Real-Time Monitoring and Control
Monitoring was crucial. I tracked both database and server metrics to make informed decisions.

Database (SQL): I kept a close eye on DTU % (Database Transaction Unit) to ensure the database wasn't overloaded and could still handle normal application traffic.

Server: I monitored request response time, CPU usage, memory usage, server logs. This told me how the migration was impacting my application's performance.

Lessons from Concurrency
By watching these metrics, I could quickly decide when to adjust the concurrency. A higher concurrency level sped up the migration but also increased resource consumption.
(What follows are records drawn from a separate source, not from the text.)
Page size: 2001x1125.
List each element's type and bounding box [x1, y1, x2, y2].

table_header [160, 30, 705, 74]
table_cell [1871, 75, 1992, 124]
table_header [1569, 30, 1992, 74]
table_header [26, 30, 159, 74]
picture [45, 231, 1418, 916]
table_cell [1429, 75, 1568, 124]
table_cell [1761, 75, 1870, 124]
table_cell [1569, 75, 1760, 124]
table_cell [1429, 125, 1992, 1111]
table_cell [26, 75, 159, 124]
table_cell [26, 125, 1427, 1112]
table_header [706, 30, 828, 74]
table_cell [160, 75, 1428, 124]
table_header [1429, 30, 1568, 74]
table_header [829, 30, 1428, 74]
For context, these numbers refer to a medium-complex query in our system:
Normal response time: 50ms - 100ms
5 concurrency: 200ms - 500ms
10 concurrency: 200ms - 2s

Pushing concurrency too high risked impacting the live application. This highlighted a key takeaway: having real-time metrics and the ability to dynamically adjust concurrency was critical for balancing speed and stability.

For future migrations, an additional control to change the interval time between user iterations would provide even more granular control over resource usage. This would allow me to "throttle" the migration more effectively.

This approach provided me with the flexibility and insight necessary to safely and successfully migrate our users. It proved that a well-defined process, combined with real-time monitoring and dynamic control, can make a complex data migration feel manageable and secure.